Outrageous. Sickening. Horrifying. Heartbreaking. All of these words describe a CBC report in early August that two more female sexual assault complainants were jailed in Edmonton to ensure their testimony at trial. One was 16 when she was shackled and placed in the same cellblock as the man later convicted of raping her at knifepoint. After ignoring a court order to appear, the second was forced to spend a sleepless night at the remand centre while seven months pregnant (she was spared proximity to her attacker as he was out on bail).
The report follows the public broadcaster’s June story about a woman detained ﬁve nights at the remand centre after she fell asleep and had trouble focusing at a preliminary hearing for reasons never made clear. At least twice she was forced to travel in a prisoner transport van with a man later convicted of brutally stabbing, beating, choking and sexually assaulting her.
Alberta’s Justice Minister Kathleen Ganley ordered an investigation. No doubt it will delve into “systemic” problems with procedure. What these snapshots of inhumane treatment need to trigger, however, is discussion of the insidious ways social class and status intersect with sexual violence—in Edmonton courtrooms or at the trials of Jian Ghomeshi and Bill Cosby. If we did, we’d frame sexual violence as a social justice issue, not simply a criminal one.
Though sexual violence knows no class boundaries, bountiful research indicates underprivileged women are far more likely to be victims, a fact blurred by media focus on campus sexual assault. No surprise, then, that the women jailed in Edmonton were not daughters of industrialists or college students. They were “marginalized,” to quote the CBC—or, in other words, poor, powerless and deprived of family, legal and community support. They’re also nameless, their identities shielded by publication bans that both protect victims and insinuate that there’s stigma attached to being a sexual violence victim.
The woman in the ﬁrst CBC story, dubbed “Angela Cardinal,” was Cree, homeless, on her own since age 14. She’d used crack cocaine but reported stopping before trial, with no evidence to suggest otherwise. Crown prosecutor Patricia Innes was “concerned about her physical and mental state” at trial but didn’t suggest hospitalization. Rather, it was acceptable to incarcerate her close to a man whose attack caused Cardinal to tell the court: “I was praying I would die before anything else happened” (she was killed in an unrelated, accidental shooting in December 2015). The teenager in the CBC story had been in a group home; the third woman was described as a “drug addict and street prostitute.”

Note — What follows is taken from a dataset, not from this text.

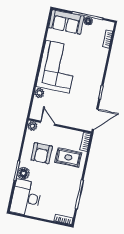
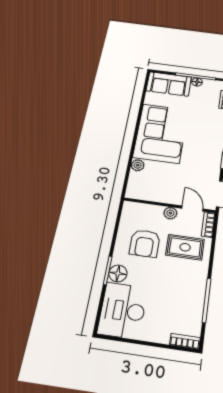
door: (47, 123) -> (192, 209), moved
plant: (32, 126) -> (170, 213), moved

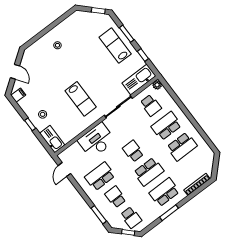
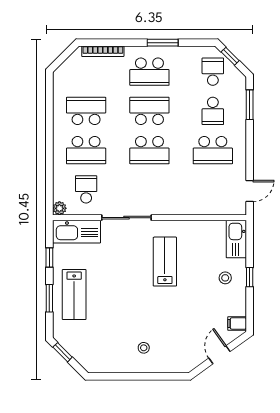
desk: (97, 141) -> (184, 197), removed
school desk: (133, 151) -> (149, 150), width x1.85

High-proﬁle sexual assault trials invariably highlight how social class and status ﬁgure in how sexual violence cases are handled. During Ghomeshi’s trial, defence lawyer Marie Henein subtly jabbed at complainant Linda Redgrave’s social standing to discredit her—in one example, that Redgrave bounced between part-time jobs as a makeup artist and “cater-waiter” on the fringes of Toronto’s arts community. At Cosby’s trial, complainant Andrea Constand’s strong family support network clearly factored in her ﬁling a police report against the powerful entertainer (her mother and brother-in-law, a Toronto police detective, testiﬁed for the state).
Yet surprisingly little research on social status and sexual violence exists. The 2014 study “Young women’s risk of sexual aggression in bars: The role of intoxication and peer social status” offers a glimpse. Tracking Canadian women between the ages of 19 and 29 in bars, it found a link between perceived social status (as measured by the women in the study) and men’s sexual aggression: 51 per cent of high-status women who’d imbibed ﬁve drinks reported being targets; 79 per cent of low-status women did so. Lead author Kathryn Graham, a senior scientist emeritus at Toronto’s Centre for Addiction and Mental Health, posits that intoxicated higher-status women are more likely to be protected by friends; lower-status women tend to be on the fringes and more easily targeted; they’re seen to be less likely to stand up for themselves. This ﬁts with bullying literature, Graham told Maclean’s—“Bullies tend to target weaker victims.”
It’s a point to remember in light of Slate writer Will Saletan’s recent controversial tweet advising parents about sexual assault: “Teach your daughter to say ‘no’ ﬁrmly and mean it. Men sense women’s willingness to yield.” Clearly not all parents can instill such conﬁdence (a better tweet: “Teach your son not to sexually assault woman, and that no means no—in any tone of voice”). Moreover, perception of “willingness to yield” can result from inequity, which is why addressing sexual assault must extend beyond police and courts to support for women (and men) in disadvantaged communities—those with the least work ﬂexibility, child care assistance, access to transportation and legal support.
Meanwhile, in Alberta, everyone from the justice minister to Edmonton Police Chief Rod Knecht are speaking in lovely sound bites about the need to respect and protect victims. Better to listen to what the victim locked up at age 16 told the court about the after-effects of her sexual assault: “I feel embarrassed, vulnerable, violated and alone.” That’s what needs to be ﬁxed.